For the foregoing reasons, the Court find that the Trustee is entitled to the entry of judgment on his forth claim for relief in his complaint against Defendants SKPM, SKF, SKF Canning, Blackstone, Monterey, SMC, SK Farms Services, SS Farms, SSC, SSC I, SSC II, and SSC III, and judgment therefore will be entered consolidating the assets of those Defendants with the Debtors’ Estate nunc pro tunc to the Petition Date. 
      
      . The caption of the December 1, 2011 Receivership Order shows that it was entered in three adversary proceedings, AP 09-2692, AP 10-2014 [this action] and AP 10-2016. However, a copy of that order is not entered in the Pacer Docket of this Proceeding. A correct copy of the order signed by the Court is attached to the December 27, 2011 Receivership Order (DN 372).
     
      
      . Lynn Salyer made a similar contention regarding SSR Trust, DN 739 at 11-12, but the Trustee no longer seeks to consolidate its assets into the Debtors’ Estate.
     
      
      . These six Defendants are designated as the "StoneTurn Defendants” because StoneTurn Group, LLP, a forensic accounting firm retained by the Trustee, analyzed intercompany transactions between the Debtors and those entities, the results of which are set forth in the declaration of Rex Homme. See DN 651. Despite how the term was defined in the Trustee’s Motion, the term StoneTurn Defendants as used herein does not include SK Frozen Foods.
     
      
      . The Court in Bonham stated:
      "The bankruptcy court did not err in using its substantive consolidation power in this case.

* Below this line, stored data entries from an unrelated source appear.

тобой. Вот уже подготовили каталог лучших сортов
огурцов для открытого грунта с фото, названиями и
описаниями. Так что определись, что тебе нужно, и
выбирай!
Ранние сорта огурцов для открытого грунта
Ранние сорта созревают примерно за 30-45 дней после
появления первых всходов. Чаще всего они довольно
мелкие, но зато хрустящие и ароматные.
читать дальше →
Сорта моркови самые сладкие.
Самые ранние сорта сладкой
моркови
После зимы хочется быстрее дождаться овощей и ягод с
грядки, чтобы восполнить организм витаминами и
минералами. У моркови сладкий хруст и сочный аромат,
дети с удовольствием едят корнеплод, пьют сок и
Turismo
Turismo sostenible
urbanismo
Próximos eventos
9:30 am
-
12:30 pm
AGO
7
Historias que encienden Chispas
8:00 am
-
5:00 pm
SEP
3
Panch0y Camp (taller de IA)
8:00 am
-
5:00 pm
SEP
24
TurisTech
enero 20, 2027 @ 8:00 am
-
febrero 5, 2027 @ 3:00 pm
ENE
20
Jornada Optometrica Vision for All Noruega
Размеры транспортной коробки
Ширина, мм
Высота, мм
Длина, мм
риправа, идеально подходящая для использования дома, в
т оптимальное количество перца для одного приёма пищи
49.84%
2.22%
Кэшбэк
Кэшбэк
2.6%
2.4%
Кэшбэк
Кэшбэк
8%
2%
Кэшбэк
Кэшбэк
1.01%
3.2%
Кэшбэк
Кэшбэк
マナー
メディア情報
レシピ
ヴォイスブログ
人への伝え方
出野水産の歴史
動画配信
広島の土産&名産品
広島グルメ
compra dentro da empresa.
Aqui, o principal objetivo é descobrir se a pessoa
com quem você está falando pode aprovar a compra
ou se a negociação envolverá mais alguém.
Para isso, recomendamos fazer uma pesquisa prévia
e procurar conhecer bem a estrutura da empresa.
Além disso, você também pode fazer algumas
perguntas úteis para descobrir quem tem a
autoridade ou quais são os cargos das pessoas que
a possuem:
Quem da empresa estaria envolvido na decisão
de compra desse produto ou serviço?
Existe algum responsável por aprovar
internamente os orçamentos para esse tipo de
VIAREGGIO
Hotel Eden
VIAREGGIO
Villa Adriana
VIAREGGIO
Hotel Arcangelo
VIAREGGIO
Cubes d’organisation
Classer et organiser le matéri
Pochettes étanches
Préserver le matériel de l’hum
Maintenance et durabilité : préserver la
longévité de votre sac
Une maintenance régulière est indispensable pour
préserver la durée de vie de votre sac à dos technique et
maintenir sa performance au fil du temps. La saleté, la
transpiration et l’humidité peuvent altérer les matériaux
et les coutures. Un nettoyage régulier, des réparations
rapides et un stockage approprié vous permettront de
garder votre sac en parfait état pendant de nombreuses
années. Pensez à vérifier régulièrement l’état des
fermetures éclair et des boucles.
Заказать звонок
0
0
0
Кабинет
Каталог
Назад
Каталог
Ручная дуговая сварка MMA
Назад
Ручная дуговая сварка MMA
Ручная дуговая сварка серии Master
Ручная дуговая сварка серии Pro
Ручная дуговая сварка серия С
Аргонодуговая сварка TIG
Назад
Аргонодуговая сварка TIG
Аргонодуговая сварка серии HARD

Two broad themes have emerged from substantive consolidation case law: in ordering substantive consolidation, courts must (1) consider whether there is a disregard of corporate formalities and commingling of assets by various entities; and (2) balance the benefits that substantive consolidation would bring against the harms that it would cause, [citations omitted]. No uniform guideline for determining when to order substantive consolidation has emerged. Rather, '[o]nly through a searching review of the record, on a case-by-case basis, can a court ensure that substantive consolidation effects its sole aim: fairness to all creditors.' ” [citations omitted] Bonham, 229 F.3d at 765.
     
      
      . In the Complaint, the phrase "Owner Defendants” is used to refer to Defendants the SSR Trust, SKPM, SKF, SKF Canning and the phrase “Affiliated Defendants” is used to refer to Defendants Blackstone, Monterey, SMC, SK Farms Services, SK Frozen Foods, SSS Farms, SSC, SSC I, SSCII, and SSC III. Complaint ¶¶ 3-19.